→ **TASK DIRECTIONS**: Down to the final line, print the records below exactly and without pictures.
(Beginning of DATA UNDER STUDY)
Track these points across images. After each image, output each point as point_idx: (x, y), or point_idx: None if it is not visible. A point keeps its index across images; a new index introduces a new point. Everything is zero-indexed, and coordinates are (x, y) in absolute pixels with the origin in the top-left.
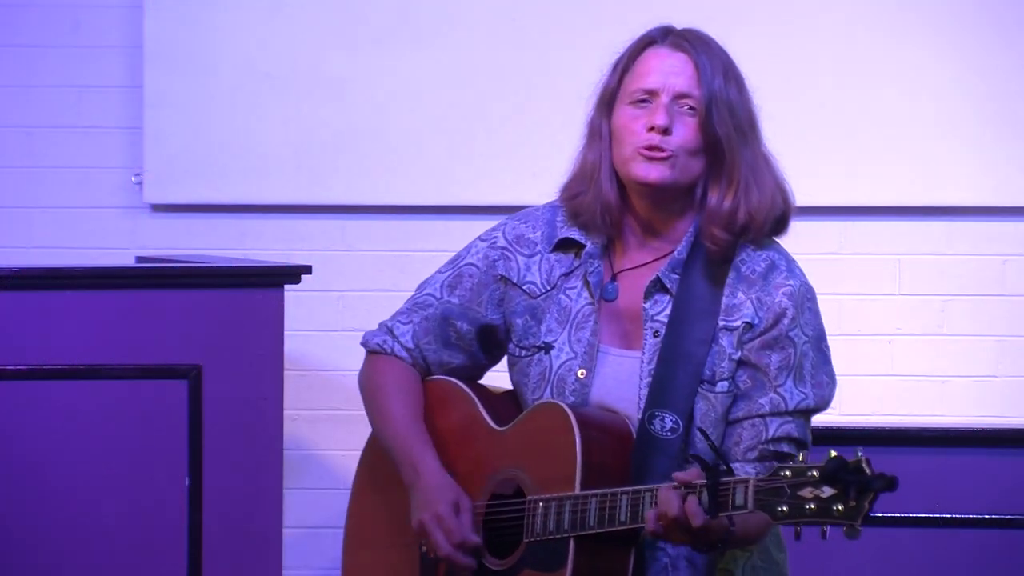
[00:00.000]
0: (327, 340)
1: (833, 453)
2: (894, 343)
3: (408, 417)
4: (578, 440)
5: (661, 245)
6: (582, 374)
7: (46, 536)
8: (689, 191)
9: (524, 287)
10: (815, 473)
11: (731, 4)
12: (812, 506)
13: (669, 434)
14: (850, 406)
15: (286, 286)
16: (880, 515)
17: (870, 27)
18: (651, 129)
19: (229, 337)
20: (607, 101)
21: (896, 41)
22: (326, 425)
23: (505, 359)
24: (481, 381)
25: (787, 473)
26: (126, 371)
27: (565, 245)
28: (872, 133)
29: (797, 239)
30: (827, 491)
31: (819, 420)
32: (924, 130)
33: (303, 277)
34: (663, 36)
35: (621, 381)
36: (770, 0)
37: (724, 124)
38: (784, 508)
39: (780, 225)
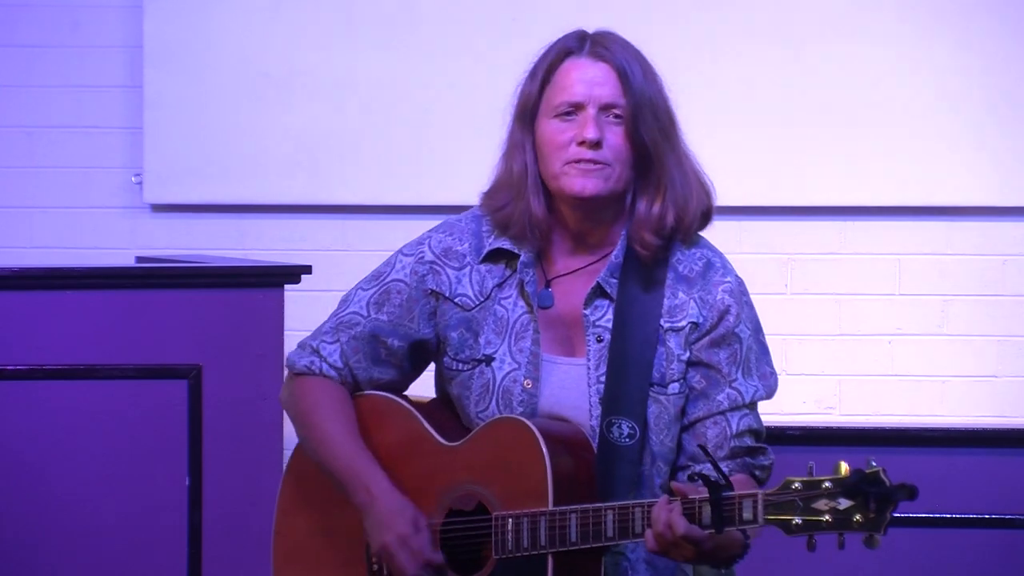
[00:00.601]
0: None
1: (843, 463)
2: (894, 343)
3: (348, 437)
4: (547, 455)
5: (592, 249)
6: (528, 384)
7: (46, 536)
8: (620, 198)
9: (456, 300)
10: (830, 485)
11: (733, 6)
12: (828, 518)
13: (627, 440)
14: (850, 406)
15: (286, 286)
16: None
17: (870, 27)
18: (581, 143)
19: (229, 337)
20: (528, 113)
21: (896, 41)
22: None
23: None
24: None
25: (797, 486)
26: (126, 371)
27: (495, 256)
28: (872, 133)
29: (797, 239)
30: (844, 503)
31: (818, 420)
32: (924, 130)
33: (303, 277)
34: (580, 45)
35: (569, 389)
36: (771, 2)
37: (650, 129)
38: (798, 521)
39: (705, 220)
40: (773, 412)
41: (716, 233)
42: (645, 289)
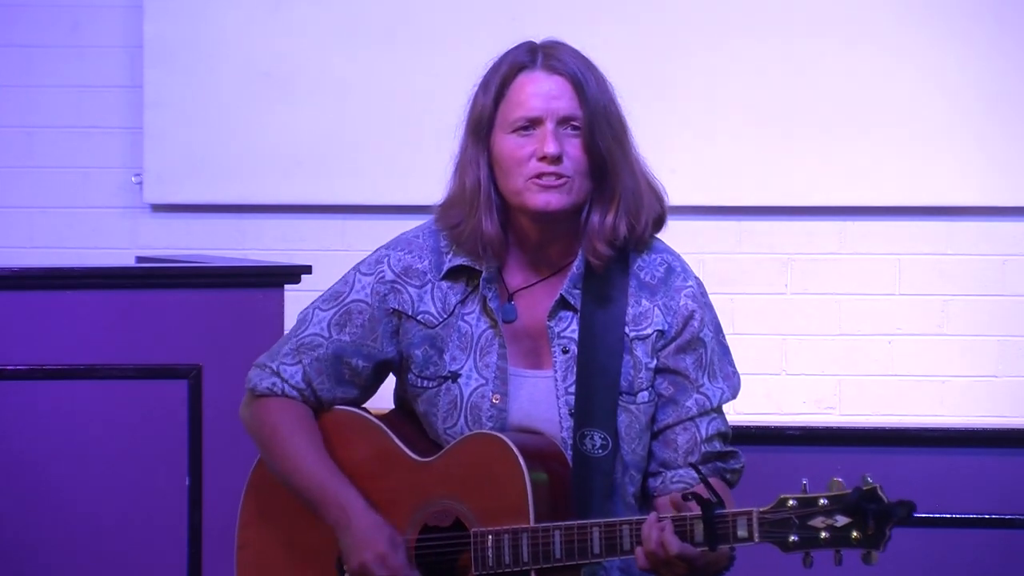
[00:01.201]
0: None
1: (837, 480)
2: (894, 343)
3: (316, 457)
4: (525, 471)
5: (552, 261)
6: (497, 399)
7: (46, 536)
8: (579, 210)
9: (419, 318)
10: (826, 502)
11: (733, 5)
12: (825, 535)
13: (600, 451)
14: (850, 406)
15: (286, 286)
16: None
17: (870, 28)
18: (542, 158)
19: (229, 337)
20: (483, 128)
21: (896, 42)
22: None
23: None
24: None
25: (792, 503)
26: (126, 371)
27: (455, 272)
28: (872, 133)
29: (796, 239)
30: (841, 520)
31: (818, 420)
32: (924, 130)
33: (303, 277)
34: (532, 58)
35: (538, 402)
36: (771, 1)
37: (605, 138)
38: (795, 539)
39: (658, 225)
40: (773, 412)
41: (716, 233)
42: (608, 298)
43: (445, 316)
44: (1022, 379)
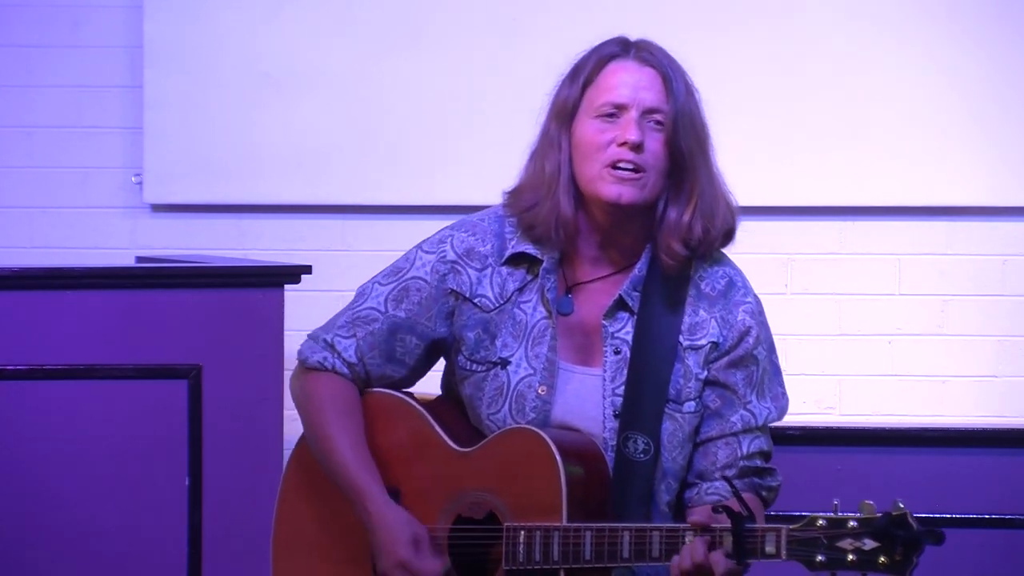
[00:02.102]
0: None
1: (869, 503)
2: (894, 343)
3: (353, 444)
4: (562, 471)
5: (616, 258)
6: (543, 391)
7: (46, 536)
8: (651, 207)
9: (476, 301)
10: (856, 524)
11: (732, 4)
12: (852, 557)
13: (642, 456)
14: (850, 406)
15: (286, 286)
16: (880, 515)
17: (871, 27)
18: (622, 144)
19: (229, 337)
20: (567, 113)
21: (896, 41)
22: None
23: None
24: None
25: (822, 523)
26: (126, 371)
27: (517, 259)
28: (872, 133)
29: (797, 239)
30: (869, 543)
31: (818, 420)
32: (924, 130)
33: (303, 277)
34: (626, 49)
35: (584, 399)
36: (771, 1)
37: (687, 138)
38: (822, 558)
39: (727, 238)
40: None
41: None
42: (666, 305)
43: (501, 302)
44: (1022, 379)
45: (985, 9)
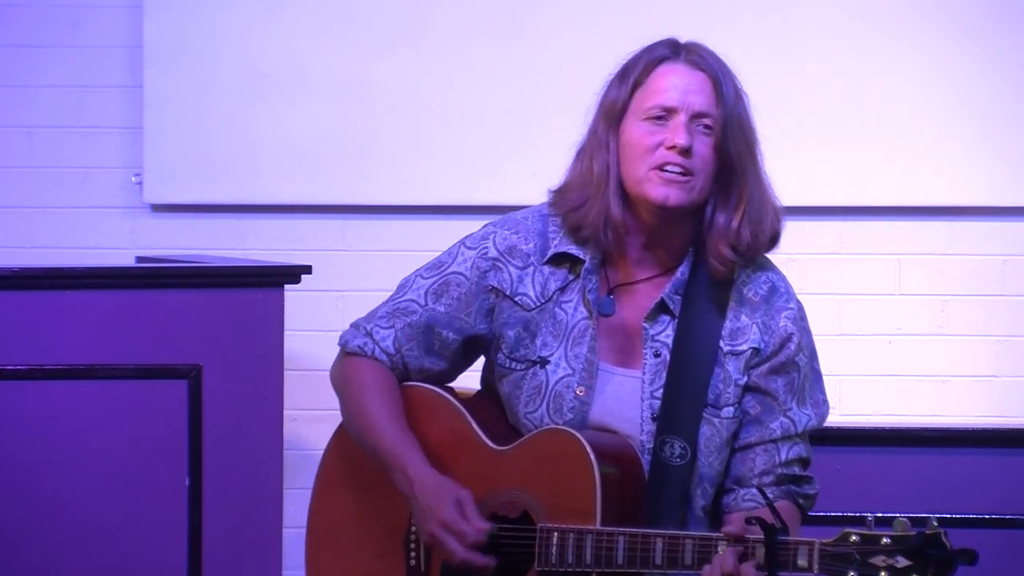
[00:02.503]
0: (327, 340)
1: (903, 520)
2: (894, 343)
3: (394, 421)
4: (597, 475)
5: (660, 260)
6: (581, 392)
7: (46, 536)
8: (698, 210)
9: (516, 299)
10: (889, 541)
11: (732, 4)
12: (885, 574)
13: (679, 460)
14: (850, 406)
15: (286, 286)
16: (879, 515)
17: (870, 27)
18: (671, 148)
19: (229, 337)
20: (615, 114)
21: (896, 41)
22: (326, 425)
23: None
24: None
25: (855, 539)
26: (126, 371)
27: (559, 259)
28: (872, 133)
29: (797, 239)
30: (902, 561)
31: None
32: (924, 130)
33: (303, 277)
34: (676, 52)
35: (622, 401)
36: (769, 1)
37: (736, 142)
38: (853, 574)
39: (773, 242)
40: None
41: None
42: (708, 309)
43: (543, 301)
44: (1022, 379)
45: (985, 9)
(End of DATA UNDER STUDY)
→ **RESPONSE TO THIS TASK**:
Track these points across images. After each image, output each point as point_idx: (x, y), or point_idx: None if it is not visible. A point keeps its index across images; a new index introduces a new point. Everything is zero-indexed, and coordinates are (x, y) in absolute pixels with the origin in the top-left.
[00:00.000]
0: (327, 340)
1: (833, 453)
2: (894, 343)
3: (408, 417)
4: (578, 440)
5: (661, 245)
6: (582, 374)
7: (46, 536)
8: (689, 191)
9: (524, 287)
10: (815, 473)
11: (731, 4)
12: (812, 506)
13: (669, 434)
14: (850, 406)
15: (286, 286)
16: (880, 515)
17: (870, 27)
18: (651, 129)
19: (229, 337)
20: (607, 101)
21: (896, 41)
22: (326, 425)
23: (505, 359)
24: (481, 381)
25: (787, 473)
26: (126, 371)
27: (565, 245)
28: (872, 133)
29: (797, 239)
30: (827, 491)
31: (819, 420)
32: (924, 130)
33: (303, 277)
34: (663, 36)
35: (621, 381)
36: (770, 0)
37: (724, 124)
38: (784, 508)
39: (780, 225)
[00:00.601]
0: None
1: (843, 463)
2: (894, 343)
3: (348, 437)
4: (547, 455)
5: (592, 249)
6: (528, 384)
7: (46, 536)
8: (620, 198)
9: (456, 300)
10: (830, 485)
11: (733, 6)
12: (828, 518)
13: (627, 440)
14: (850, 406)
15: (286, 286)
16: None
17: (870, 27)
18: (581, 143)
19: (229, 337)
20: (528, 113)
21: (896, 41)
22: None
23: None
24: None
25: (797, 486)
26: (126, 371)
27: (495, 256)
28: (872, 133)
29: (797, 239)
30: (844, 503)
31: (818, 420)
32: (924, 130)
33: (303, 277)
34: (580, 45)
35: (569, 389)
36: (771, 2)
37: (650, 129)
38: (798, 521)
39: (705, 220)
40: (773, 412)
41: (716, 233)
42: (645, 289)
[00:01.201]
0: None
1: (837, 480)
2: (894, 343)
3: (316, 457)
4: (525, 471)
5: (552, 261)
6: (497, 399)
7: (46, 536)
8: (579, 210)
9: (419, 318)
10: (826, 502)
11: (733, 5)
12: (825, 535)
13: (600, 451)
14: (850, 406)
15: (286, 286)
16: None
17: (870, 28)
18: (542, 158)
19: (229, 337)
20: (483, 128)
21: (896, 42)
22: None
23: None
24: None
25: (792, 503)
26: (126, 371)
27: (455, 272)
28: (872, 133)
29: (796, 239)
30: (841, 520)
31: (818, 420)
32: (924, 130)
33: (303, 277)
34: (532, 58)
35: (538, 402)
36: (771, 1)
37: (605, 138)
38: (795, 539)
39: (658, 225)
40: (773, 412)
41: (716, 233)
42: (608, 298)
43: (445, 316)
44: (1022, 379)
[00:02.102]
0: None
1: (869, 503)
2: (894, 343)
3: (353, 444)
4: (562, 471)
5: (616, 258)
6: (543, 391)
7: (46, 536)
8: (651, 207)
9: (476, 301)
10: (856, 524)
11: (732, 4)
12: (852, 557)
13: (642, 456)
14: (850, 406)
15: (286, 286)
16: (880, 515)
17: (871, 27)
18: (622, 144)
19: (229, 337)
20: (567, 113)
21: (896, 41)
22: None
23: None
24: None
25: (822, 523)
26: (126, 371)
27: (517, 259)
28: (872, 133)
29: (797, 239)
30: (869, 543)
31: (818, 420)
32: (924, 130)
33: (303, 277)
34: (626, 49)
35: (584, 399)
36: (771, 1)
37: (687, 138)
38: (822, 558)
39: (727, 238)
40: None
41: None
42: (666, 305)
43: (501, 302)
44: (1022, 379)
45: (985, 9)
[00:02.503]
0: (327, 340)
1: (903, 520)
2: (894, 343)
3: (394, 421)
4: (597, 475)
5: (660, 260)
6: (581, 392)
7: (46, 536)
8: (698, 210)
9: (516, 299)
10: (889, 541)
11: (732, 4)
12: (885, 574)
13: (679, 460)
14: (850, 406)
15: (286, 286)
16: (879, 515)
17: (870, 27)
18: (671, 148)
19: (229, 337)
20: (615, 114)
21: (896, 41)
22: (326, 425)
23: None
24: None
25: (855, 539)
26: (126, 371)
27: (559, 259)
28: (872, 133)
29: (797, 239)
30: (902, 561)
31: None
32: (924, 130)
33: (303, 277)
34: (676, 52)
35: (622, 401)
36: (769, 1)
37: (736, 142)
38: (853, 574)
39: (773, 242)
40: None
41: None
42: (708, 309)
43: (543, 301)
44: (1022, 379)
45: (985, 9)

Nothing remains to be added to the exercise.